Todavia aquele início de vida no pequeno e improvisado Mosteiro, foi muito difícil para as Irmãzinhas, que viviam numa grande pobreza. E isto permaneceu assim, até conseguirem um auxílio efetivo das autoridades e principalmente, dos amigos devotos e dos benfeitores. Houve dias negros, quando padeceram fome, sede e mesmo faltava até roupas simples para o uso cotidiano, porque as suas que eram velhas, estavam rasgando e desintegrando de tanto serem lavadas. Muitas vezes não tendo água para beber, aliviavam a sede mastigando uma coisa azeda, que a experiência popular ensinou. Não tinham camas para dormir, estendiam esteiras no chão, e tinha um cobertor tipo “peleja” para cobrir, e um cepo de madeira como travesseiro. Algumas das Irmãs que eram mais doentes, tinham um travesseiro feito com barba de pau. Os corredores não tinham iluminação e eram muito estreitos, nele com dificuldade uma pessoa conseguia cruzar com outra. Mas NOSSO SENHOR nunca faltou com Sua misericórdia. Existiam as provações, mas ninguém morreu ou ficou doente por causa da pobreza. Na verdade, com todas as necessidades nunca ninguém morreu de fome e nem de qualquer outra falta. Havia ocasiões que até existia fartura, que caridosamente as Irmãs distribuía para os mais necessitados. As Irmãzinhas viviam somente com as esmolas dos fieis, completamente entregues a Providência Divina. E apesar de tudo isto elas viviam com alegria e plena disposição para trabalhar na obra do SENHOR. Quanta consolação para o coração paterno do Frei Galvão nesta encantadora simplicidade, vendo aqueles jovens corações tão generosos para responderem ao amor do seu DEUS, que as chamavam a trilhar os caminhos da evangélica perfeição!

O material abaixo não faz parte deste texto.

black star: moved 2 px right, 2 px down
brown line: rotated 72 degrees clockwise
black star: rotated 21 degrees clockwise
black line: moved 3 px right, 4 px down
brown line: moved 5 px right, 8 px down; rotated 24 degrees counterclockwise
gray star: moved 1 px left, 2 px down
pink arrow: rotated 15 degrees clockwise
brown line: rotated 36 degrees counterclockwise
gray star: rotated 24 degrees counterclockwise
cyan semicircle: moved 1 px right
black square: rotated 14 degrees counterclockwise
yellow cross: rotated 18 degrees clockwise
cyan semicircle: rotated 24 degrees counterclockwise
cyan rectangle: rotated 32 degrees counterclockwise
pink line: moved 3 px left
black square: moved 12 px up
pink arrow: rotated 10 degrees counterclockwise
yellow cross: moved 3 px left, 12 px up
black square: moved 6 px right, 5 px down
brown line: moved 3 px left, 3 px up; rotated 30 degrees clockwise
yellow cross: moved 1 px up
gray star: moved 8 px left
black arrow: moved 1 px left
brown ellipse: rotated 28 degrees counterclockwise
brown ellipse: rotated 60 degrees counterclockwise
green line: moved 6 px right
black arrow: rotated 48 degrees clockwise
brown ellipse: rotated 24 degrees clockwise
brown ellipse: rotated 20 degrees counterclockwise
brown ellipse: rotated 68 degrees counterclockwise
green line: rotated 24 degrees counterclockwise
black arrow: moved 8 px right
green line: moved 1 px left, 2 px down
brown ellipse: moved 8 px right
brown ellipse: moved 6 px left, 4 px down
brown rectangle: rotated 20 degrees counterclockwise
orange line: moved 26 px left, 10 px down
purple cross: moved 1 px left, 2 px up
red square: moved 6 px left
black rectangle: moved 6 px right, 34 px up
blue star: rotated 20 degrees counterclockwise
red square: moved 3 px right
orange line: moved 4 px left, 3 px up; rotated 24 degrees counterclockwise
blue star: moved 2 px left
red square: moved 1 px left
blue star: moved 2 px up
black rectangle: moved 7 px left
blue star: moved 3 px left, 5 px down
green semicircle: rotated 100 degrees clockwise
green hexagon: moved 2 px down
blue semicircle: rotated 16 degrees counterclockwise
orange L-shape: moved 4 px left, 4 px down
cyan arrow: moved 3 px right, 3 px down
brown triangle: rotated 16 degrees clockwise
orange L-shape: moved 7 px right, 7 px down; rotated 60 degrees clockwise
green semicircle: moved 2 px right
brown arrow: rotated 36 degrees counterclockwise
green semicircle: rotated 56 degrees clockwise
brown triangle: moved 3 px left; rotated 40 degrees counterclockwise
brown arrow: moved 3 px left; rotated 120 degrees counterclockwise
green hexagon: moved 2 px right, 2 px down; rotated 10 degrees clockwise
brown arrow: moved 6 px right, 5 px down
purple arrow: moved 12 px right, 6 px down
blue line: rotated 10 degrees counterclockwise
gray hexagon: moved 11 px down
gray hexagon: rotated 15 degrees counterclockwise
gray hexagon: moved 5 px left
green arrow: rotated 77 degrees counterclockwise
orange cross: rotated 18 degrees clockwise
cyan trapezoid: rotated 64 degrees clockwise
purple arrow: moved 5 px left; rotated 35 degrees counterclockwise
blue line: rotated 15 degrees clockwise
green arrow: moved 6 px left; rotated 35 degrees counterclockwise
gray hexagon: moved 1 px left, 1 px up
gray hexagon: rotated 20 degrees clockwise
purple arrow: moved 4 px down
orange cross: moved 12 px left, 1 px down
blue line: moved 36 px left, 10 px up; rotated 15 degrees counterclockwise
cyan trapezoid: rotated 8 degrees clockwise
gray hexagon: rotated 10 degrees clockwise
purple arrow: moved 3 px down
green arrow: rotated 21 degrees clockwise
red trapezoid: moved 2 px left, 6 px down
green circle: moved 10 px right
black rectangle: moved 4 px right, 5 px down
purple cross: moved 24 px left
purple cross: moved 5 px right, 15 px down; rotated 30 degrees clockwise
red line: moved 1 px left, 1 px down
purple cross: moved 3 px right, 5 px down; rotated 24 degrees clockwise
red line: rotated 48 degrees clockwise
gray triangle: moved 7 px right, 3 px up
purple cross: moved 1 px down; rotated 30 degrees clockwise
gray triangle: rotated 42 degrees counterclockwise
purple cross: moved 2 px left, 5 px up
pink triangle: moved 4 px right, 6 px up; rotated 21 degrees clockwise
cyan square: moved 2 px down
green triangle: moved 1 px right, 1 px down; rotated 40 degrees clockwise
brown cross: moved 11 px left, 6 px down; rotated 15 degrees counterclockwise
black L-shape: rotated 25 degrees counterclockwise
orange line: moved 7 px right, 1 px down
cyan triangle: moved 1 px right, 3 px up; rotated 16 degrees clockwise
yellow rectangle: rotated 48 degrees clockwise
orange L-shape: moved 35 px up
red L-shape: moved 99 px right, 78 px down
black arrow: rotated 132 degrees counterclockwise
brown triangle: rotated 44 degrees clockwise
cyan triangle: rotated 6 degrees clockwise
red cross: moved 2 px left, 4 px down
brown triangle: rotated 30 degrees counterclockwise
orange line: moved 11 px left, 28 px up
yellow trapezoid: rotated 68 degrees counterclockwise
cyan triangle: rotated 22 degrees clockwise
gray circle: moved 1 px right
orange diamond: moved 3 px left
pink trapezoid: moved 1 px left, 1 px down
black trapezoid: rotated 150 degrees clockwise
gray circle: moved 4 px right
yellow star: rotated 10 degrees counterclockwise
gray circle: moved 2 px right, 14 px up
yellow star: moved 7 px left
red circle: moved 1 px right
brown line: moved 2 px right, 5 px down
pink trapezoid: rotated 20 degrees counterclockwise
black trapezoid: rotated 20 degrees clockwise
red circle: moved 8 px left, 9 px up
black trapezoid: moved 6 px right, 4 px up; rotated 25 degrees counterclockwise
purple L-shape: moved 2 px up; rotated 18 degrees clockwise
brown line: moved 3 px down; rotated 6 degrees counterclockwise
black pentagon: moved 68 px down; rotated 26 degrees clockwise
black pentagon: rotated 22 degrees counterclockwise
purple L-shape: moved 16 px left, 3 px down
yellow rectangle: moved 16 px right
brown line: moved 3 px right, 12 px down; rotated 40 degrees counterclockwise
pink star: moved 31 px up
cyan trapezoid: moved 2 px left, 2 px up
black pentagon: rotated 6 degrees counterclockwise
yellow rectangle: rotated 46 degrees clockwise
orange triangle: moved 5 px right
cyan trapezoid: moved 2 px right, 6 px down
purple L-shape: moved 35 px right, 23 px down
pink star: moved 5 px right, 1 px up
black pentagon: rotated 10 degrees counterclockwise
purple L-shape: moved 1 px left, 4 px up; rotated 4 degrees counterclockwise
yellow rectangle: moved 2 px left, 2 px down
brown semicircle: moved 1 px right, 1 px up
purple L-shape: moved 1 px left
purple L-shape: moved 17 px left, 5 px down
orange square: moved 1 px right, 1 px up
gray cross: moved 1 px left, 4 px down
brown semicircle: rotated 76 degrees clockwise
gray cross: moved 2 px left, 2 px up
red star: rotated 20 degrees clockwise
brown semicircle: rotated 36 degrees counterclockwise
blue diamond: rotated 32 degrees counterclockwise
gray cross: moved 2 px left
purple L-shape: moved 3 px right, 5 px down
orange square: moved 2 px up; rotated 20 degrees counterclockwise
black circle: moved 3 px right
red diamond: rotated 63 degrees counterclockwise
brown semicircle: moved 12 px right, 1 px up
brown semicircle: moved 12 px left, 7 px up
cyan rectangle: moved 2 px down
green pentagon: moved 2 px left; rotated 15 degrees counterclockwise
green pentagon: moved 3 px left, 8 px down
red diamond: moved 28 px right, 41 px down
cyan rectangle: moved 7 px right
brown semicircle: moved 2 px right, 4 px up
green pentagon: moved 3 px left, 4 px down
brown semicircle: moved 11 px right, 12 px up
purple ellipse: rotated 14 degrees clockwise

O homem sábio edificou sua casa sobre a rocha. Caiu a chuva e vieram as torrentes e não a destruíram. O Recolhimento da Luz sendo Obra de DEUS foi edificado sobre a rocha mais dura e mais firme que existe: o sofrimento. A maior de todas as Obras humanas foi operada com o cruel sacrifício da Paixão e Morte de CRISTO. A Igreja, durante séculos, foi regada com o sangue dos mártires, e com ele fortificou os seus alicerces. Ainda hoje, e para sempre, nada de valor é edificado que não brote de muito sacrifício e fiel perseverança.
Com este pensamento, Frei Galvão continuava firme, dirigindo a pequena comunidade religiosa e já começava a cuidar da construção de novo edifício. Ele dava as Irmãs sua orientação espiritual, o ensinamento religioso e bíblico, e zelava principalmente pelas suas necessidades temporais, enquanto a direção interna do Recolhimento ficava nas boas mãos da Madre Helena.